# How to get a job in account industry?



## sovichea (Jan 16, 2013)

I've moved to Australia on prospective marriage visa also I already got my wedding certificate. However, I did try to apply for job around my city but there no luck. What should I do?


----------



## Mish (Jan 13, 2013)

Keep applying that is all you can do. You also need to look at your resume and make sure it is Australianised. The job market in Australia is very tough at the moment. Would you consider doing work outside your field?

Also when you say accounts do mean bookkeeping, accounts payable and accounts receivable? Or do you mean Accountant?

Also which city are you in? Some cities are harder than others.


----------



## sovichea (Jan 16, 2013)

Mish said:


> Keep applying that is all you can do. You also need to look at your resume and make sure it is Australianised. The job market in Australia is very tough at the moment. Would you consider doing work outside your field?
> 
> Also when you say accounts do mean bookkeeping, accounts payable and accounts receivable? Or do you mean Accountant?
> 
> Also which city are you in? Some cities are harder than others.

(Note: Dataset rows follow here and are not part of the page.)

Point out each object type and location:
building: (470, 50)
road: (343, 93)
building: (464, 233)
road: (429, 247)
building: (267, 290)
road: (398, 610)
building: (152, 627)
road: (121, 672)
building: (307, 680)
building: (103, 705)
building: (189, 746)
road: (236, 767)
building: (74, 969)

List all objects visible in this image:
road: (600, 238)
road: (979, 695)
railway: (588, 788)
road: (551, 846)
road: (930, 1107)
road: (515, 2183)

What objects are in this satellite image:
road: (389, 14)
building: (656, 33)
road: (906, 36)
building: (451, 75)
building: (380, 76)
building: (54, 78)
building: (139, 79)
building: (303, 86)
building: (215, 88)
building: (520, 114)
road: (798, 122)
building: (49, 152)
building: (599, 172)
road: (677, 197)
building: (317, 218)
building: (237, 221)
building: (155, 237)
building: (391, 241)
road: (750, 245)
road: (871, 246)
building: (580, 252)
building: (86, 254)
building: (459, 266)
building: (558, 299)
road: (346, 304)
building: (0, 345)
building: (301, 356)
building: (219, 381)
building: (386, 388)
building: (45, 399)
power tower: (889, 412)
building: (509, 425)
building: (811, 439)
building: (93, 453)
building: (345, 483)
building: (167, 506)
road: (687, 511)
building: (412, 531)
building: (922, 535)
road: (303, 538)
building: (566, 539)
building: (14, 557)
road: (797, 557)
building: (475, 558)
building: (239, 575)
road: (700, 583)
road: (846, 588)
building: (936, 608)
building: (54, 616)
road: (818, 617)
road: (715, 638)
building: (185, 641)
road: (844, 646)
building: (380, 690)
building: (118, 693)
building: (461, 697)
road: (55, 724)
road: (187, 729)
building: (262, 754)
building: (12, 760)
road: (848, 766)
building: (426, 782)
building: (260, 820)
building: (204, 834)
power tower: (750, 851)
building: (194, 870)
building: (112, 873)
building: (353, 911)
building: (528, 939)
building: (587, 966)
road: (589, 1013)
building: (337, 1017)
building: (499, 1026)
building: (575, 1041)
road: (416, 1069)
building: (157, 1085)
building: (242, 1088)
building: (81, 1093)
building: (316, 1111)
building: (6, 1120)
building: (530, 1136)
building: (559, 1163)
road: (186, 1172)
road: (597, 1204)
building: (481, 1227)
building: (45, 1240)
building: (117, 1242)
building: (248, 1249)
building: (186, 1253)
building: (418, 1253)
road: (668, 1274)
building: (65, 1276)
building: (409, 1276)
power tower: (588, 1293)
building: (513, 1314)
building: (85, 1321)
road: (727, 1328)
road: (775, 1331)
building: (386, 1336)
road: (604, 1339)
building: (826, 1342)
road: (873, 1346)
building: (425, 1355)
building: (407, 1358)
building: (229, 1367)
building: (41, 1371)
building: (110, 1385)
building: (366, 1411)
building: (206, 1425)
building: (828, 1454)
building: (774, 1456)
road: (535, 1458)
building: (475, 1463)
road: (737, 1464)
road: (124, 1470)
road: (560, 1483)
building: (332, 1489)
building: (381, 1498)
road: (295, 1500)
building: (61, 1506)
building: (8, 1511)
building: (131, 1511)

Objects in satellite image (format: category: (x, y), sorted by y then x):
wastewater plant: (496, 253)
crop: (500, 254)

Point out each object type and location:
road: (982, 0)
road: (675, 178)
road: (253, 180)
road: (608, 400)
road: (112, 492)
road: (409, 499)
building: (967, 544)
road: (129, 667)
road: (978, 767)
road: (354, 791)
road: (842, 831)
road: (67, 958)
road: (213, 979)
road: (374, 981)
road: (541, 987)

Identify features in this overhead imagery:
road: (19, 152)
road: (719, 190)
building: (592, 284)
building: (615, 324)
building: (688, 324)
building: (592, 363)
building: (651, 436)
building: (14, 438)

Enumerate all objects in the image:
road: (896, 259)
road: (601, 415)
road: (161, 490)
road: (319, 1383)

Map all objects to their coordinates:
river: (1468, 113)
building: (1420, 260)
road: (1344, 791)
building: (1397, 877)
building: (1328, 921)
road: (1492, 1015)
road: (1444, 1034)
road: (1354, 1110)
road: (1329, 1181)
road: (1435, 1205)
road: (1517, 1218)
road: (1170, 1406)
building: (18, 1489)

I am willing to do the job outside my field, however, I was an account payable accountant in my country.
Could u pls give me some tips on how to work my resume to be more effective?
Btw I am living in brisbane atm


----------



## Mish (Jan 13, 2013)

sovichea said:


> I am willing to do the job outside my field, however, I was an account payable accountant in my country.
> Could u pls give me some tips on how to work my resume to be more effective?
> Btw I am living in brisbane atm


In Australia we don't have stuff like age, marital status, religion etc.

With your resume it is not what you actually did in your job but what skills you acquired. So for each job briefly say something like "I did accounts payable for a medium size xxx business where I processed xx transactions per month and did xyz". Then after that put skills that you acquired and how you demonstrated them ie. You could have rapid learner or excellent communication skills or you could have something about team work or your accuracy rate.

The good thing you have going for you is that a lot of recruitment agencies look after admin work. You could look for some recruitment agencies and submit your resume to them.

The thing about Brisbane is that we had a lot of public servants lose their jobs a couple of years ago when the government changed.

It is just a matter of keep trying and not to give up.


----------



## sovichea (Jan 16, 2013)

Mish said:


> In Australia we don't have stuff like age, marital status, religion etc.
> 
> With your resume it is not what you actually did in your job but what skills you acquired. So for each job briefly say something like "I did accounts payable for a medium size xxx business where I processed xx transactions per month and did xyz". Then after that put skills that you acquired and how you demonstrated them ie. You could have rapid learner or excellent communication skills or you could have something about team work or your accuracy rate.
> 
> ...


Thank you. I'll try my best on this


----------



## jemppy (Jul 6, 2014)

Hi there,

Have you had any luck?

I agree with what was said above, you need to ensure your cv is tailored to australia, i found a example which is a good starting point
By searching "australian cv template" in google. (Sorry i'm not allowed to post links)

Then sign up for an agency, perhaps Hays or page personnel given your accounts payable background.

The best way to do this is to find a suitable job on seek and phone the number they normally give you at the bottom of the ad to ask any questions, make sure you have a couple of relevant questions and be ready to explain your background and why you think you are suitable. Hopefully they'll ask you to come in to meet them.

Ask them for their advice on the cv when you see them and they will hopefully make some suggested improvements.

In the meantime consider signing up to some relevant training courses
Or potentially signing up for some volunteer work, again seek helps here.

Good luck


----------